Story by Mark Sissons
QUEBEC CITY, QUEBEC — Three tunes into Metallica’s two hour set on North America’s largest outdoor concert stage overlooking Quebec City’s historic Plains of Abraham it suddenly occurs to me – how appropriate that here on this infamous field of battle where Canada’s fate was decided in 1759, another invasion is underway.

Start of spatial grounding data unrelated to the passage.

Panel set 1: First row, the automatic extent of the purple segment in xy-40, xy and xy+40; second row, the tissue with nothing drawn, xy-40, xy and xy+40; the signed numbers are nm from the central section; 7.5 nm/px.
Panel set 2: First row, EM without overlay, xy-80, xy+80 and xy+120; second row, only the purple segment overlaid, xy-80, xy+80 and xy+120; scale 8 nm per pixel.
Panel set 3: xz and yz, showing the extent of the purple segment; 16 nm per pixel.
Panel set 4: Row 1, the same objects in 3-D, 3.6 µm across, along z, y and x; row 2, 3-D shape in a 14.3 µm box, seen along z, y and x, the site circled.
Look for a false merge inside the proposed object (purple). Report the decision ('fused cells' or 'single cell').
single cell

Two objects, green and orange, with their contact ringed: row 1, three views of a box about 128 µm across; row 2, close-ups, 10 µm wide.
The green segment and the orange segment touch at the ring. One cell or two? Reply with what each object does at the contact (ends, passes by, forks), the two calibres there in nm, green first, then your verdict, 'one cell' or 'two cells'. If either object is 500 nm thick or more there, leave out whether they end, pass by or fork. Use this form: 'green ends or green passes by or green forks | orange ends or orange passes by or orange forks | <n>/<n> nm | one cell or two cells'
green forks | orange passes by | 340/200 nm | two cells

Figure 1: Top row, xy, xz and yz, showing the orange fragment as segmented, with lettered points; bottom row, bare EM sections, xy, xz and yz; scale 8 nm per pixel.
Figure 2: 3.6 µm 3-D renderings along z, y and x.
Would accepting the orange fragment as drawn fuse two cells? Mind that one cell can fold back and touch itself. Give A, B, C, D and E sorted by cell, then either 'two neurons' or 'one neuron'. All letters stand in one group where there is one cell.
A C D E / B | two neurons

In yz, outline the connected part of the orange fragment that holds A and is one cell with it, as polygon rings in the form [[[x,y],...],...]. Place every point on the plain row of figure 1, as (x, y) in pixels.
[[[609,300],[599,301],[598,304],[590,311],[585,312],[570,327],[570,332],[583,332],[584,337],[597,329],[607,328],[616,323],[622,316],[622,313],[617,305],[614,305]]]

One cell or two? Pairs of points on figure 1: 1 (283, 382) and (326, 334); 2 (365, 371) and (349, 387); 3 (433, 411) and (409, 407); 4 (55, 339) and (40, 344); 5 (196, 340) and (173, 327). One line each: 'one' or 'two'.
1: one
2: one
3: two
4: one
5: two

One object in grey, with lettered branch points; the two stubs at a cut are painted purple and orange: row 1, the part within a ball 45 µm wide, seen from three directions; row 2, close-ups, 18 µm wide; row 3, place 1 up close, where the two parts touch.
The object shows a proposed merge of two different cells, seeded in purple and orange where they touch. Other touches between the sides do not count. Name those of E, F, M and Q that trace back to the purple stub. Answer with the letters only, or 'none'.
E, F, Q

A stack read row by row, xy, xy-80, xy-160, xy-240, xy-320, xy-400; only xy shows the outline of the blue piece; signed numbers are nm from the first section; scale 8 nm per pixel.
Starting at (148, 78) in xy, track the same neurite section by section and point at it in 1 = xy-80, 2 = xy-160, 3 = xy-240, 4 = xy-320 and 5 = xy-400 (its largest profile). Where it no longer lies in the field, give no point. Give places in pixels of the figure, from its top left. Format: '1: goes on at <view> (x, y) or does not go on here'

I’ve never been remotely into metal, much less its even more frantic auditory subsidiary, thrash metal, of which Metallica is a founding member, along with Megadeth, Anthrax and Slayer. Too loud, too proud and played with aneurysm inducing intensity by professional philistines who keep trying to top Led Zeppelin’s Immigrant Song. All that over the top Teutonic teeth gnashing, feathered hair tossing, tattooed fist pumping and macho crotch rock posturing cranked up to eleven, delivered by middle-aged white men who shriek like they’re itching to invade Poland.
Valhalla, I am coming!
So why am I enjoying watching messieurs Hetfield, Ulrich, Hammett and Trujillo deliver a full frontal ear drums assault upon over a hundred thousand of their most adoring, loyal fans? Because I’m in Quebec! And the Québecois LOVE Metallica. And Metallica LOVES the Quebecois. I’m witnessing a bi-cultural musical bromance par excellence that’s been brewing here for over thirty years. Enter Sandman. Exit les sceptiques.
During the three nights I’m in town for Quebec City’s hugely popular Festival d’Ete de Quebec, I catch sold out mainstage shows by Metallica, Gorillaz and Muse, along with spirited hometown performances by popular Quebecois artists at ancillary venues. Pink, hip-hop Kendrick Lamar, Lady Antebellum, Flume, Pierce The Veil and the Backstreet Boys also perform over the course of the festival’s July 6th – 16th run. Arriving at the tail end, I just miss The Who. By all reports, Pete is still windmilling till his fingers bleed and Roger can still nail his legendary Baba O’Riley scream.
This year, Festival d’Ete is celebrating fifty years of bringing music to the masses, drawing an average of over 1.5 million festival-goers who attend hundreds of eclectic performances spread over a dozen venues within walking distance of each other in the downtown core. Over the past two decades it has established itself as a major player on the music festival circuit. The Rolling Stones, Foo Fighters, Keith Urban, Lady Gaga, Billy Joel, Bryan Adams, Stevie Wonder, Bruno Mars, Tiësto, Bon Jovi, The Black Keys, Metallica, Iron Maiden, Sting, Charles Aznavour, Rammstein and Elton John have all headlined here.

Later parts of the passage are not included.